» WORK ITEM: Extract every line from the records below that contains the word "view".

(Collected data)

════════

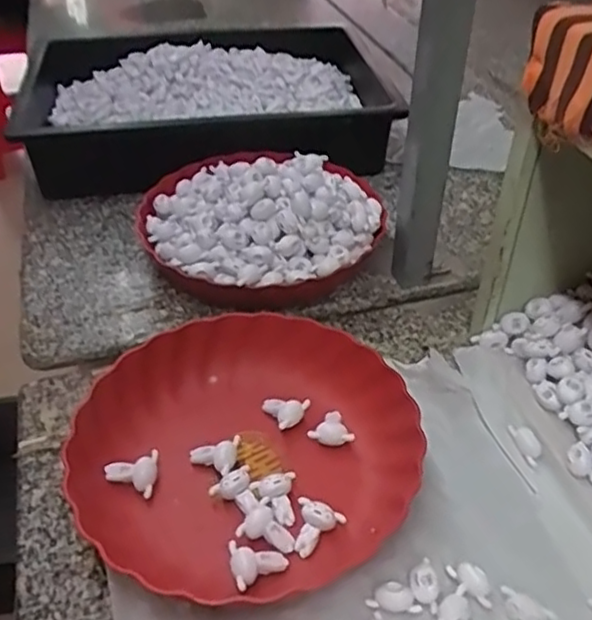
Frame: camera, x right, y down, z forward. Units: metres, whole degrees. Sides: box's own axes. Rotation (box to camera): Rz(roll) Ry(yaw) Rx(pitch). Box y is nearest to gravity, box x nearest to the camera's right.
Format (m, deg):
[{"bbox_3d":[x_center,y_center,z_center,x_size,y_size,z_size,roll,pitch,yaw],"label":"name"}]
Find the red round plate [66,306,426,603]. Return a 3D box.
[{"bbox_3d":[-0.040,0.092,0.495,0.242,0.043,0.230,0,41,0],"label":"red round plate"}]

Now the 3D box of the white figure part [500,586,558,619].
[{"bbox_3d":[0.143,0.188,0.412,0.034,0.012,0.016,21,45,23],"label":"white figure part"}]

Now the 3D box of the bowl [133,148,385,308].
[{"bbox_3d":[-0.034,-0.093,0.675,0.234,0.103,0.214,0,41,0],"label":"bowl"}]

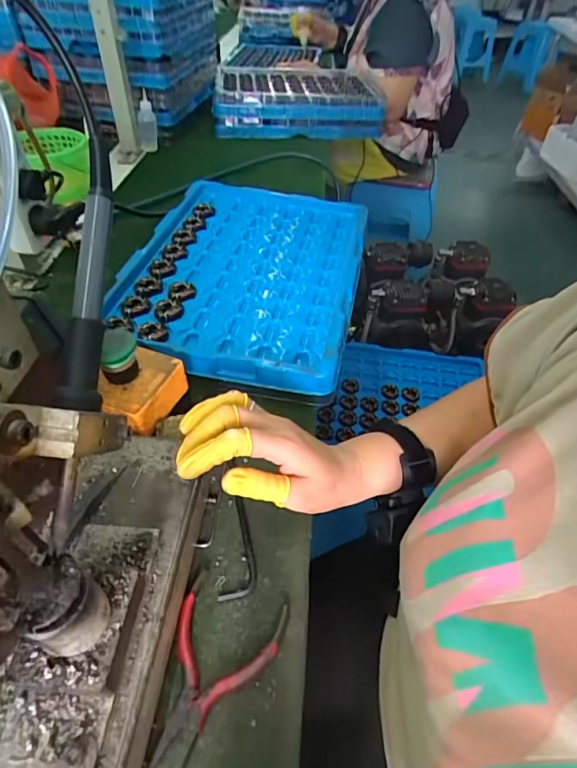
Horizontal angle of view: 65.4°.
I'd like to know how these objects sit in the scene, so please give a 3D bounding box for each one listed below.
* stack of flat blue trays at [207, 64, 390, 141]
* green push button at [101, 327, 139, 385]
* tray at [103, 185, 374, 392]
[{"bbox_3d":[0.013,-0.676,1.077,0.368,0.078,0.327,-3,46,-7],"label":"stack of flat blue trays"},{"bbox_3d":[-0.137,-0.021,0.365,0.029,0.041,0.028,-16,49,-16],"label":"green push button"},{"bbox_3d":[-0.049,-0.148,0.554,0.261,0.033,0.364,10,46,6],"label":"tray"}]

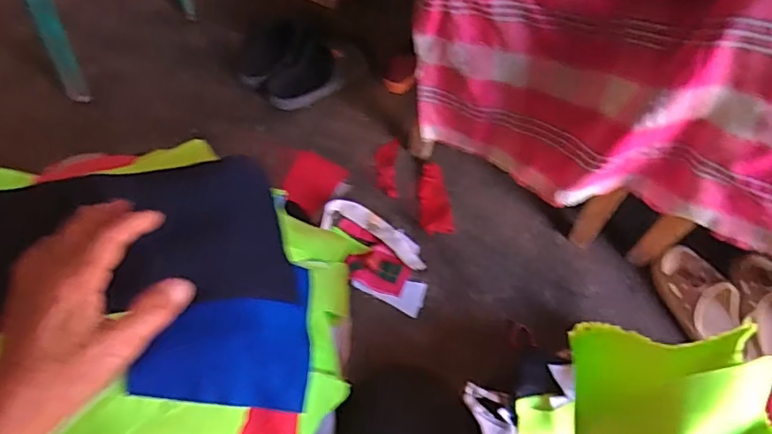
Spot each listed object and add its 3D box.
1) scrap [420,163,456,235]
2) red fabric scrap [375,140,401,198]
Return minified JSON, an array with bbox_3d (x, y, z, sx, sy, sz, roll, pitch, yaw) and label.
[{"bbox_3d":[0.088,-0.037,1.029,0.057,0.010,0.159,-5,58,-6],"label":"scrap"},{"bbox_3d":[0.002,-0.097,1.079,0.046,0.005,0.139,3,58,-1],"label":"red fabric scrap"}]

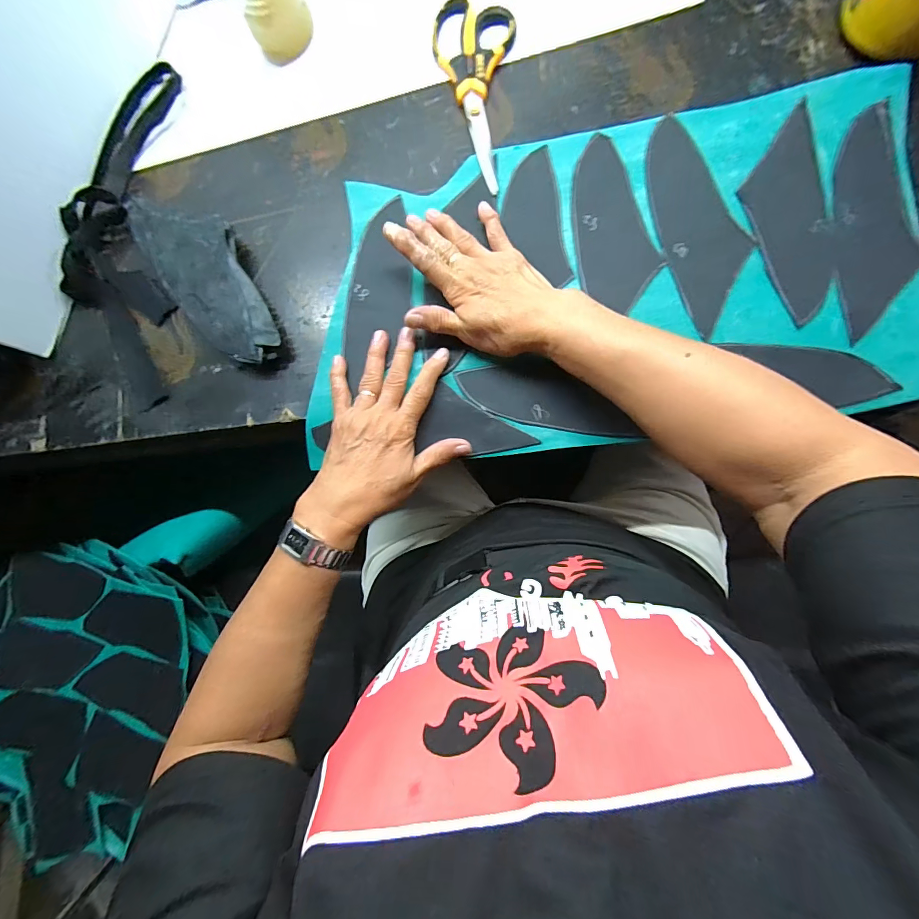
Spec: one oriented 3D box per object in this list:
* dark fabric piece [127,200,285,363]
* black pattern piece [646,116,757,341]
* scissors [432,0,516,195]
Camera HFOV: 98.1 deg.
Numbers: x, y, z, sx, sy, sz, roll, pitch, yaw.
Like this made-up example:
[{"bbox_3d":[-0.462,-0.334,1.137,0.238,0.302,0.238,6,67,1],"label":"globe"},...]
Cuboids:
[{"bbox_3d":[-0.235,-0.169,0.377,0.072,0.030,0.186,-35,83,1],"label":"dark fabric piece"},{"bbox_3d":[0.213,-0.211,0.356,0.069,0.005,0.192,-18,84,3],"label":"black pattern piece"},{"bbox_3d":[0.013,-0.351,0.380,0.075,0.010,0.195,0,85,5],"label":"scissors"}]

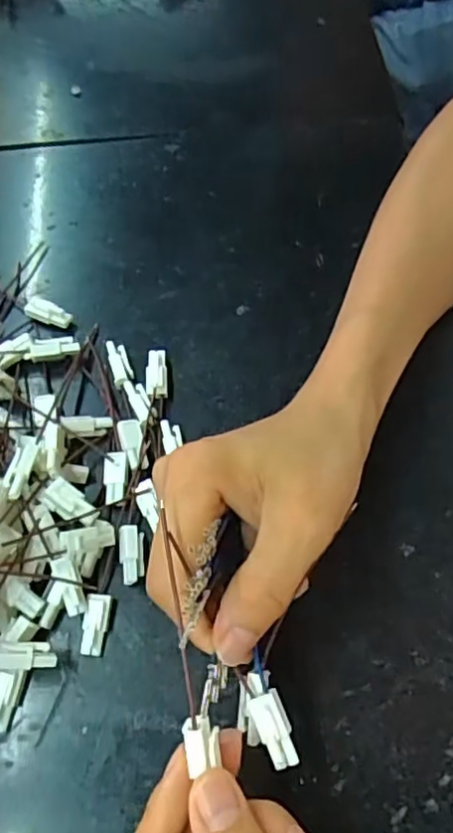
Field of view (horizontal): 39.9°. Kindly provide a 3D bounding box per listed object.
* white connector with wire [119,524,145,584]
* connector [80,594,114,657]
[{"bbox_3d":[-0.043,0.063,0.282,0.011,0.009,0.026,-6,64,-2],"label":"white connector with wire"},{"bbox_3d":[-0.056,0.090,0.269,0.011,0.009,0.024,5,64,3],"label":"connector"}]

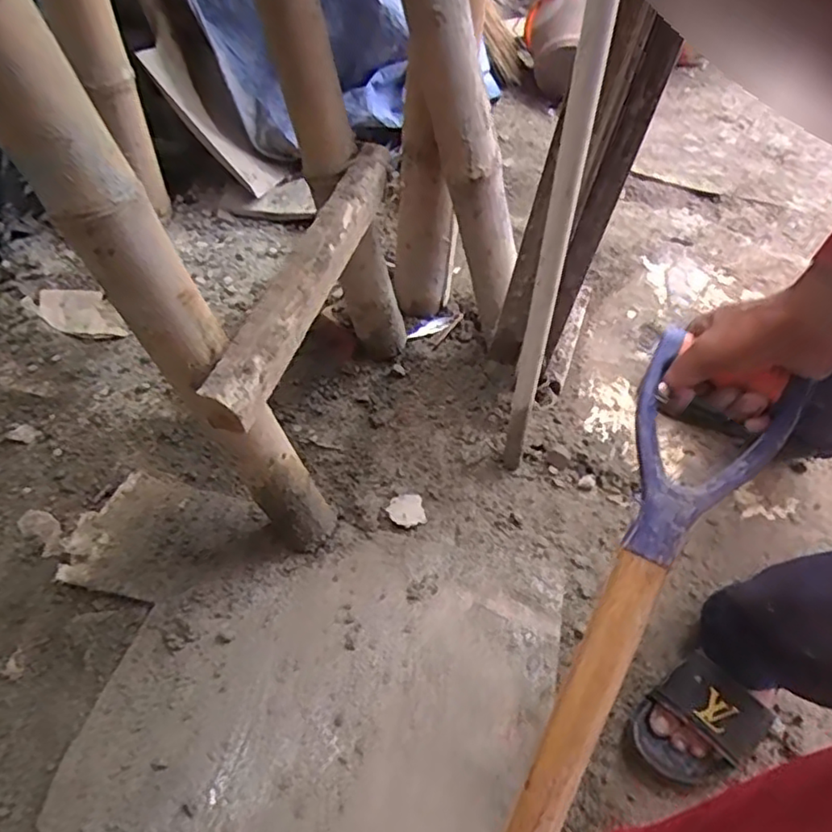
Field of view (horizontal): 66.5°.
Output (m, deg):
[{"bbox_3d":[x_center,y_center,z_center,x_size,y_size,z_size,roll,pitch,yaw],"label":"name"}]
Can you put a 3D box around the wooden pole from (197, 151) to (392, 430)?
[{"bbox_3d":[-0.108,-0.161,0.670,0.046,0.052,0.411,17,54,8],"label":"wooden pole"}]

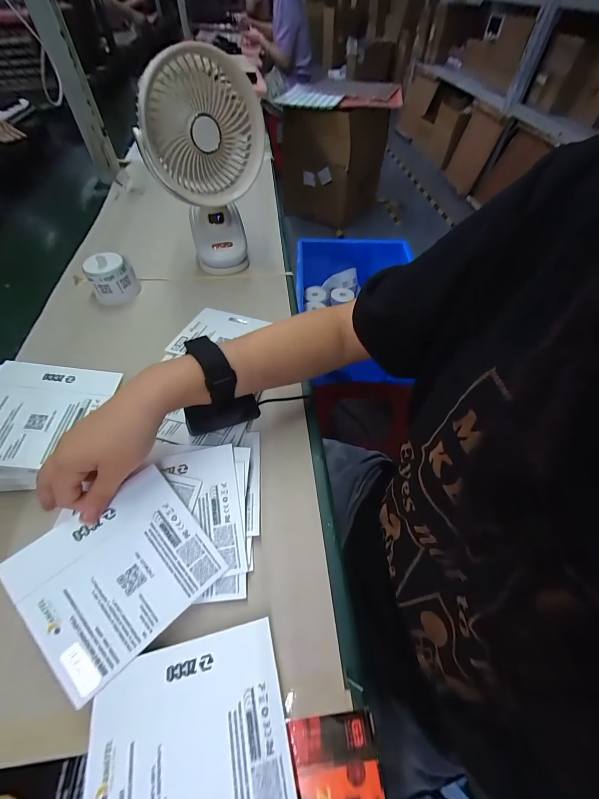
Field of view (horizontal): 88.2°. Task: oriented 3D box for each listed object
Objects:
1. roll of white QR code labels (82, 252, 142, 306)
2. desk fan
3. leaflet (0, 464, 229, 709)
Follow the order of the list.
[{"bbox_3d":[-0.286,-0.185,0.474,0.063,0.051,0.060,1,54,-1],"label":"roll of white QR code labels"},{"bbox_3d":[-0.130,-0.331,0.460,0.156,0.249,0.114,-6,54,-6],"label":"desk fan"},{"bbox_3d":[-0.136,0.129,0.238,0.118,0.004,0.109,-36,80,-28],"label":"leaflet"}]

════════

» THE ANSWER:
Horizontal angle of view: 65.4°.
Field of view (horizontal): 39.9°. Kindly provide a 3D bounding box per listed object.
Field of view (horizontal): 66.5°.
Field of view (horizontal): 88.2°. Task: oriented 3D box for each listed object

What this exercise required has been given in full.